27. Le Comité recommande à l'Etat partie de s'engager, en coopération avec l'UNICEF et l'OIT, dans un programme de lutte contre l'exploitation de la main-d'oeuvre infantile et contre l'abandon et l'exploitation des enfants vivant dans les rues.

28. Le Comité encourage l'Etat partie à prendre des mesures pour améliorer le système des soins de santé, qui devrait tenir compte des besoins de tous les secteurs de la société, et pour réduire les disparités dont ce système se ressent actuellement.

29. Le Comité recommande que le Gouvernement paraguayen poursuive énergiquement ses efforts et augmente ses investissements dans le domaine de l'éducation, en particulier dans l'enseignement primaire. Une attention accrue devrait être accordée à ce secteur dans les programmes de coopération technique dans lesquels le pays est engagé.
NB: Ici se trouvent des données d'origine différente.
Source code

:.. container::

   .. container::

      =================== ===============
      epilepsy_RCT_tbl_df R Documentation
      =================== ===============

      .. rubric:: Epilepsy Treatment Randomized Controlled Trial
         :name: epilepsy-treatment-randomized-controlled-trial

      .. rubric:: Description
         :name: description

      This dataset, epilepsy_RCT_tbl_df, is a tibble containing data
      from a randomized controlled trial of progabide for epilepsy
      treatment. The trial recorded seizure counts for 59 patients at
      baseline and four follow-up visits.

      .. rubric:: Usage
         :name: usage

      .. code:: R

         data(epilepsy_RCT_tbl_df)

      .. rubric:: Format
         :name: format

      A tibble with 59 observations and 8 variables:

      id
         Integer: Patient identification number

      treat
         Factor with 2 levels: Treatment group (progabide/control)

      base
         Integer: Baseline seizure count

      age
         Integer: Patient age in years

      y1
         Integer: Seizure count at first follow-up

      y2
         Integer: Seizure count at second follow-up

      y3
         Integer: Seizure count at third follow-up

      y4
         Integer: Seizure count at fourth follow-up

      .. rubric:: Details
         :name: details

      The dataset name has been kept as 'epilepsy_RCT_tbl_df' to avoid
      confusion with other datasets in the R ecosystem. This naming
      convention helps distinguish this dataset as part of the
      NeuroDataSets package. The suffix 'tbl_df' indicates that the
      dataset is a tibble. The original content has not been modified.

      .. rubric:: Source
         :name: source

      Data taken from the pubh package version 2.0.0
Le Comité demande instamment au Gouvernement paraguayen d'élargir la campagne d'éducation aux droits de l'homme entreprise par le Bureau des droits de l'homme du Ministère de la justice et du travail aux niveaux primaire, secondaire et universitaire et d'en étendre la portée aux élus, aux militaires, aux enseignants et à l'appareil judiciaire.

30. L'Etat partie est encouragé à ratifier le Protocole additionnel à la Convention américaine relative aux droits de l'homme traitant des droits économiques, sociaux et culturels.

31. Le Comité estime qu'il conviendrait d'améliorer le système d'établissement de statistiques, sur la base des indicateurs les plus appropriés, ce qui permettrait de procéder à une évaluation objective aussi bien des problèmes qui se posent que des progrès réalisés dans la mise en oeuvre des dispositions du Pacte.

32. Le Comité prie l'Etat partie de répondre par écrit aux questions restées sans réponse sur la liste qui lui a été soumise avant l'examen du rapport (questions 2, 6, 10, 12, 19, 20, 30 et 32) et à toutes celles qui se rapportent aux droits énoncés aux articles 13 à 15 du Pacte (questions 34 à 42), et demande que cette information soit envoyée au Centre pour les droits de l'homme d'ici au 31 octobre 1996. Le Comité souhaiterait par ailleurs que le prochain rapport du Paraguay comble les lacunes en matière d'information relevées dans l'examen du rapport actuel par le Comité. Le rapport devrait aussi contenir des informations détaillées sur la mise en oeuvre effective des mesures législatives et administratives de prévention et de répression en matière de sécurité et de santé au travail. Le Comité souhaiterait également que lui soient fournies des informations sur les cas où le Pacte a été invoqué devant les tribunaux.